## Extrait
Ils connaissaient déjà M. de Lavardin, parce que M. de Lavardin est lieutenant du roi de Bretagne où ils avaient passé, et qu'ils avaient de grands sujets de se louer de ce marquis. On leur expliqua aussi le rang de Mme la Maréchale, et Mme la marquise de Créquy, et ils dirent que les ordre n'étaient point pour elles, et que la femme d'un homme qui entrait en conquérant dans les plus fortes places, devait avoir la liberté d'entrer partout. Comme la foule n'incommoda point pendant le souper, la conservation fut fort agréable.

## Données affichées
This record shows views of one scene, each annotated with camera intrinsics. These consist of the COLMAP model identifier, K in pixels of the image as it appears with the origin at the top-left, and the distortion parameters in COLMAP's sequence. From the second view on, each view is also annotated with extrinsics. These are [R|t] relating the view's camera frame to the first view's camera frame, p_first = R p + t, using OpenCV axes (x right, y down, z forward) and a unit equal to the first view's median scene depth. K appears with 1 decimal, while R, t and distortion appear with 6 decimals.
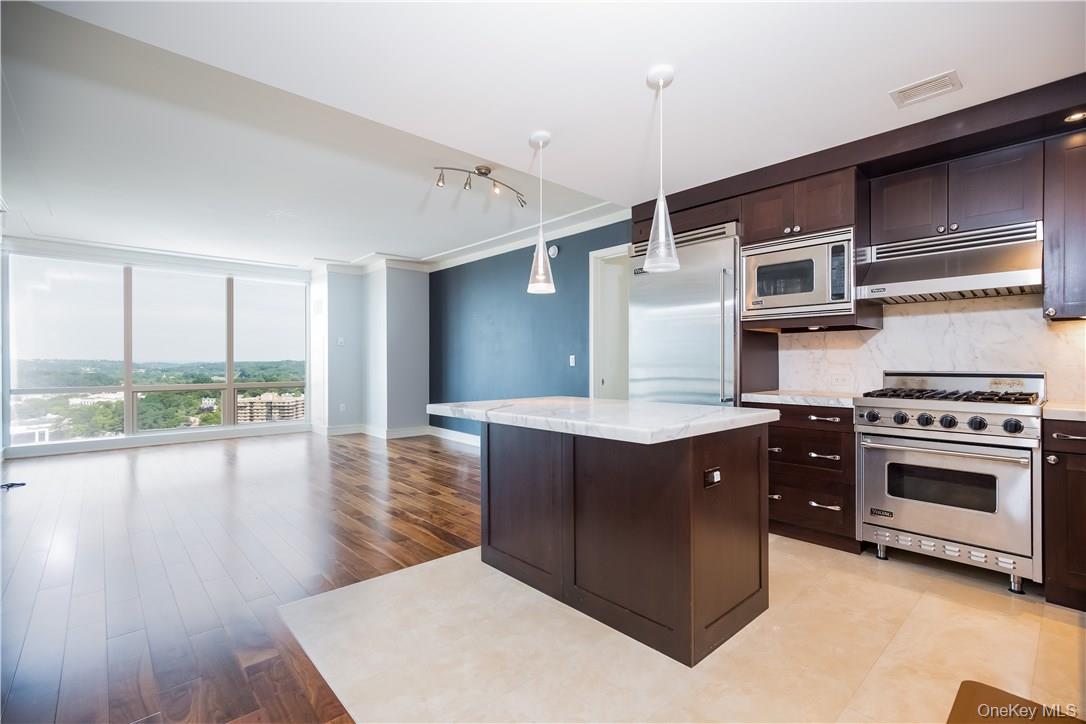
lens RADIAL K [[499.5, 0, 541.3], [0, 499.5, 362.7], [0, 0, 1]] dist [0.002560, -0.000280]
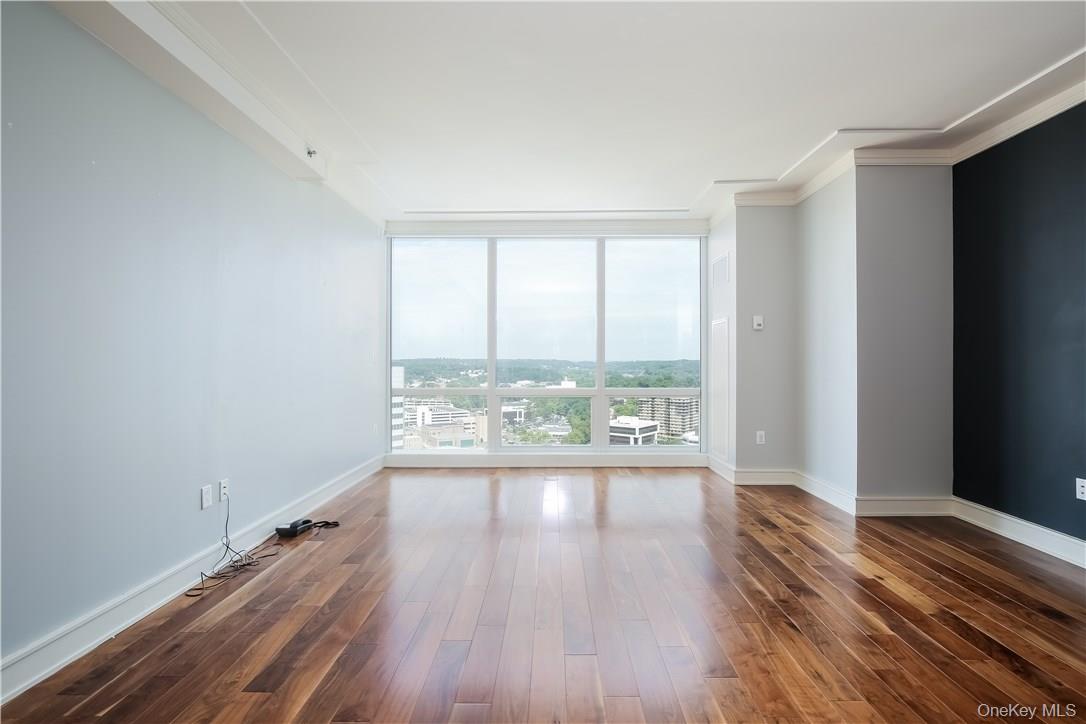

## À vous
Recopiez l'extrait en entier, sans y changer un seul mot.

## Réponse
Ils connaissaient déjà M. de Lavardin, parce que M. de Lavardin est lieutenant du roi de Bretagne où ils avaient passé, et qu'ils avaient de grands sujets de se louer de ce marquis. On leur expliqua aussi le rang de Mme la Maréchale, et Mme la marquise de Créquy, et ils dirent que les ordre n'étaient point pour elles, et que la femme d'un homme qui entrait en conquérant dans les plus fortes places, devait avoir la liberté d'entrer partout. Comme la foule n'incommoda point pendant le souper, la conservation fut fort agréable.